**Stored records:**

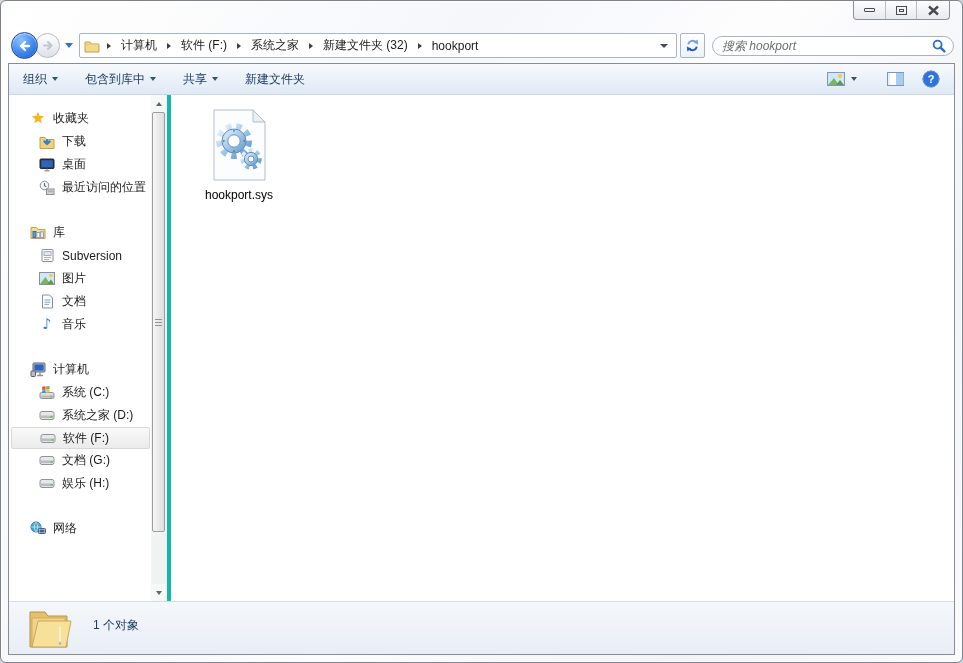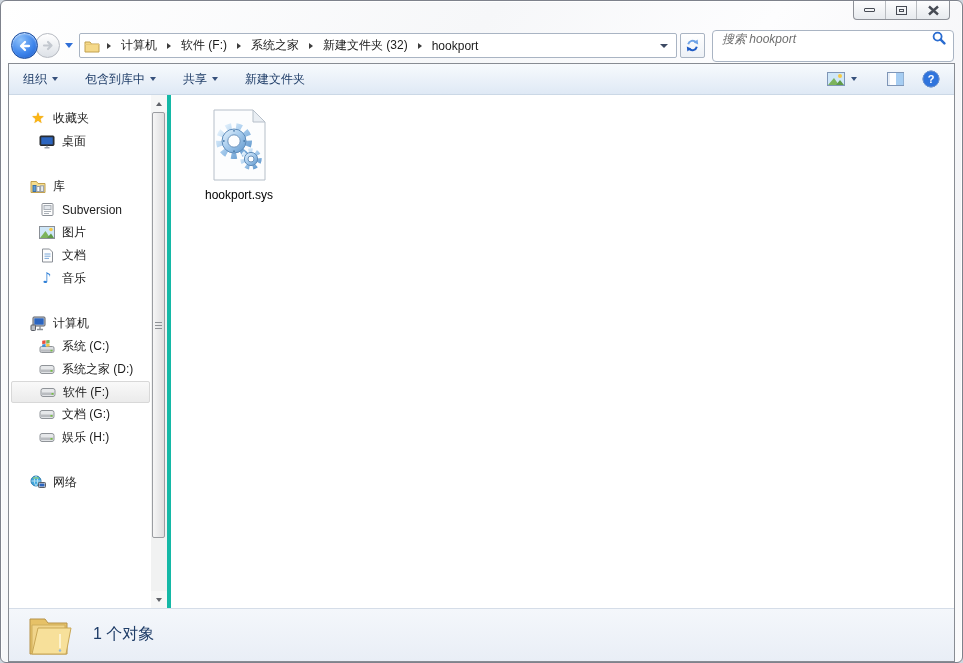--- a/index.html
+++ b/index.html
@@ -33,7 +33,7 @@
   .addr-caret{width:0;height:0;border-left:4px solid transparent;border-right:4px solid transparent;border-top:4.5px solid #3d4a63;margin:0 4px;cursor:default;flex:none;}
   .refresh-btn{width:25px;height:25px;border:1px solid #a9b4c3;border-radius:2px;margin-left:3px;flex:none;
     background:linear-gradient(#ffffff,#edf1f6);display:flex;align-items:center;justify-content:center;cursor:default;}
-  .searchbox{margin-left:7px;flex:1;height:32px;border:1px solid #a9b4c3;border-radius:4px;background:#fff;display:flex;align-items:flex-start;padding:0 7px;}
+  .searchbox{margin-left:7px;flex:1;height:20px;border:1px solid #a9b4c3;border-radius:12px;background:#fff;display:flex;align-items:center;padding:0 7px;}
   .searchbox input{flex:1;border:none;outline:none;font-size:12px;font-style:italic;color:#333;background:transparent;min-width:0;}
   .searchbox input::placeholder{color:#6e6e6e;font-style:italic;}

**Your assignment:** Could you copy the data above exactly, leaving the pictures out?

**Response to the exercise:**
--- a/index.html
+++ b/index.html
@@ -33,7 +33,7 @@
   .addr-caret{width:0;height:0;border-left:4px solid transparent;border-right:4px solid transparent;border-top:4.5px solid #3d4a63;margin:0 4px;cursor:default;flex:none;}
   .refresh-btn{width:25px;height:25px;border:1px solid #a9b4c3;border-radius:2px;margin-left:3px;flex:none;
     background:linear-gradient(#ffffff,#edf1f6);display:flex;align-items:center;justify-content:center;cursor:default;}
-  .searchbox{margin-left:7px;flex:1;height:32px;border:1px solid #a9b4c3;border-radius:4px;background:#fff;display:flex;align-items:flex-start;padding:0 7px;}
+  .searchbox{margin-left:7px;flex:1;height:20px;border:1px solid #a9b4c3;border-radius:12px;background:#fff;display:flex;align-items:center;padding:0 7px;}
   .searchbox input{flex:1;border:none;outline:none;font-size:12px;font-style:italic;color:#333;background:transparent;min-width:0;}
   .searchbox input::placeholder{color:#6e6e6e;font-style:italic;}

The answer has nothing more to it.